Please type out the entries from the first line up to and including the line with "Wir begrüßen Sie".

Recorded data
·····
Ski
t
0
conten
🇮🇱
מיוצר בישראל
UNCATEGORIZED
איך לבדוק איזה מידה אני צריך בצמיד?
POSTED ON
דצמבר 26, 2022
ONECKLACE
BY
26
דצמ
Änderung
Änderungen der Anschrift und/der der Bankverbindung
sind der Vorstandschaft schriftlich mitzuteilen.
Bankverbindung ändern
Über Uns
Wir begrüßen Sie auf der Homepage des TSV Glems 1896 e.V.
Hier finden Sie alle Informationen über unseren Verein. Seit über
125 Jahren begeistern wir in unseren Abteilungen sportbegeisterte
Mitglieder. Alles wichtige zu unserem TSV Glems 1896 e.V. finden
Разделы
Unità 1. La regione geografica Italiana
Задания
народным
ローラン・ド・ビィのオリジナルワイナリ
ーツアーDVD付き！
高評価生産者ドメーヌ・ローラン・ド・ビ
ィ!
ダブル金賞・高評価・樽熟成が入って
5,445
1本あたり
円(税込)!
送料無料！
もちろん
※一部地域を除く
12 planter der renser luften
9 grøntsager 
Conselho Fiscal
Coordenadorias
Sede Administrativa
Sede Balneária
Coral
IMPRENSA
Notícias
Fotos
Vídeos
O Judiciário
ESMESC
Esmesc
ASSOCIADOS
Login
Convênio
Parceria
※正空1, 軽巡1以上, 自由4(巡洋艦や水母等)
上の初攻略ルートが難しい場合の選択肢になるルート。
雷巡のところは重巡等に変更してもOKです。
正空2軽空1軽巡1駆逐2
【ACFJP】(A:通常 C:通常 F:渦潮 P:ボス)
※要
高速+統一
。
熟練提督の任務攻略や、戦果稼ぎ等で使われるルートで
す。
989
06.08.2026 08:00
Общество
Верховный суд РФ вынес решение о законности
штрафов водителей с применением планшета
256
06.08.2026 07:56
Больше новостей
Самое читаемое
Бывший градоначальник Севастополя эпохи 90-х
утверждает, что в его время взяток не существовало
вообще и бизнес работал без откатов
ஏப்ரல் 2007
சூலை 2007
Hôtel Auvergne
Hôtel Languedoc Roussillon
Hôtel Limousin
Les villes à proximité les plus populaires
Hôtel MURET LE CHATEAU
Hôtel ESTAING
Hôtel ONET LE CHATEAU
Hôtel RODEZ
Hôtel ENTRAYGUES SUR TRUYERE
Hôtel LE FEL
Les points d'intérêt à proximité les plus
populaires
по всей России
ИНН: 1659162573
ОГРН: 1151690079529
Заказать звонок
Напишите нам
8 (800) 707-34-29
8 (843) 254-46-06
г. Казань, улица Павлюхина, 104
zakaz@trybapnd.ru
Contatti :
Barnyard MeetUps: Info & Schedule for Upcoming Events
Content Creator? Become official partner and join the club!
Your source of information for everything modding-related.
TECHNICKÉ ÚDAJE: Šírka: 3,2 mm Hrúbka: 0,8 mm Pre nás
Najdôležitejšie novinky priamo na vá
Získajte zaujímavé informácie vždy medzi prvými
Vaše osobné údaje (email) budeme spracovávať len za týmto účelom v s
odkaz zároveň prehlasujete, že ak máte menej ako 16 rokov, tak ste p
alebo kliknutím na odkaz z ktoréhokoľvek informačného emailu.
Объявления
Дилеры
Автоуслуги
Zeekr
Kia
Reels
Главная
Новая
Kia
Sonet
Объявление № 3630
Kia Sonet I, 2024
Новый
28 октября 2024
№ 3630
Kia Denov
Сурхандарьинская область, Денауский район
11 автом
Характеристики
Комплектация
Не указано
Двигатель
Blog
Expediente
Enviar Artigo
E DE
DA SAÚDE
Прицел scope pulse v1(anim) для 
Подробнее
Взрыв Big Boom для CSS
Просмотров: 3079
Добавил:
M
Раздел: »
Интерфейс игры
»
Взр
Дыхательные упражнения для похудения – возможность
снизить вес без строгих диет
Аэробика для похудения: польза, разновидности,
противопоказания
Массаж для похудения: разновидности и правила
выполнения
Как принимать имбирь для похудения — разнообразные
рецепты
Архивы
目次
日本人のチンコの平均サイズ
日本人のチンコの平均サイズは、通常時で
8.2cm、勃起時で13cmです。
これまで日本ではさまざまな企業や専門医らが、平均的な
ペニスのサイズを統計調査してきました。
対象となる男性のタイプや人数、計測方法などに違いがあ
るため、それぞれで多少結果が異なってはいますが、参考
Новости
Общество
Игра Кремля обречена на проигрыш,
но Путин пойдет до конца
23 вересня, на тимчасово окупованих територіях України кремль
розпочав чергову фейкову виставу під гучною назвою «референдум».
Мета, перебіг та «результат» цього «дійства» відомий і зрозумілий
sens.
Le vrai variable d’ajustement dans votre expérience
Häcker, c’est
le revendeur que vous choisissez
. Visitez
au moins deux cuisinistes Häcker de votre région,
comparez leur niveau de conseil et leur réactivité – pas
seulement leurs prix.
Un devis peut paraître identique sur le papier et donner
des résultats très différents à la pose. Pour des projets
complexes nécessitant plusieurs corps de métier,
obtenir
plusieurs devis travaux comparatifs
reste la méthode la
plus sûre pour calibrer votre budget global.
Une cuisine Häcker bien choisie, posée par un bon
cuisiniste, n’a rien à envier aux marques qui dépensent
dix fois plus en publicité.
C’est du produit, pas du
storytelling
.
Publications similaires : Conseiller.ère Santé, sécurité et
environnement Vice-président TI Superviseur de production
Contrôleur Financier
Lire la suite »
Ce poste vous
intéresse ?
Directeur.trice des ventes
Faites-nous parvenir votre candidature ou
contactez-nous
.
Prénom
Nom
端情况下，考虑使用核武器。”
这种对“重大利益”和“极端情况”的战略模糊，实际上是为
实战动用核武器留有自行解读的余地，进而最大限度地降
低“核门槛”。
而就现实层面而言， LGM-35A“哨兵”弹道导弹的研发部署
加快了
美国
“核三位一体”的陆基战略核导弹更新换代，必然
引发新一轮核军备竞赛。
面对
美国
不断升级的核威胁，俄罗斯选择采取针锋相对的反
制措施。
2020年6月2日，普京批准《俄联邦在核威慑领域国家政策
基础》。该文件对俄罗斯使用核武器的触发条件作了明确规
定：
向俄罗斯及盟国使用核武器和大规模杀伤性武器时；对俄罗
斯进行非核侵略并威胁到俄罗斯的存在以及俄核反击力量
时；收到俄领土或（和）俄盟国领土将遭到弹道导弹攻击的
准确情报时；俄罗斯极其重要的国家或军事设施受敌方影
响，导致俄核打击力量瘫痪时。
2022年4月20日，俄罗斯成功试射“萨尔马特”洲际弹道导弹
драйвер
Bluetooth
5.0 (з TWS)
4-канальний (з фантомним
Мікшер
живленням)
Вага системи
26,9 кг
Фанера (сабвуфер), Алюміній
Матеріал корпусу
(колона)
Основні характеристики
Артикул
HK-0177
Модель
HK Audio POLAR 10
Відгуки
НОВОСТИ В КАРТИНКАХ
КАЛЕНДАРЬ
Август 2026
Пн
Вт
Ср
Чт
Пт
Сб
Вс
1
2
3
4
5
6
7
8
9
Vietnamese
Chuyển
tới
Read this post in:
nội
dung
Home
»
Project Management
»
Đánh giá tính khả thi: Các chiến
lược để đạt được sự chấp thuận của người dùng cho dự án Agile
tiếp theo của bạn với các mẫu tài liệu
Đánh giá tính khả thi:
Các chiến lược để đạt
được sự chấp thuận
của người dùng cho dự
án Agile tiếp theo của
·····
» TASK OUTPUT
Ski
t
0
conten
🇮🇱
מיוצר בישראל
UNCATEGORIZED
איך לבדוק איזה מידה אני צריך בצמיד?
POSTED ON
דצמבר 26, 2022
ONECKLACE
BY
26
דצמ
Änderung
Änderungen der Anschrift und/der der Bankverbindung
sind der Vorstandschaft schriftlich mitzuteilen.
Bankverbindung ändern
Über Uns
Wir begrüßen Sie auf der Homepage des TSV Glems 1896 e.V.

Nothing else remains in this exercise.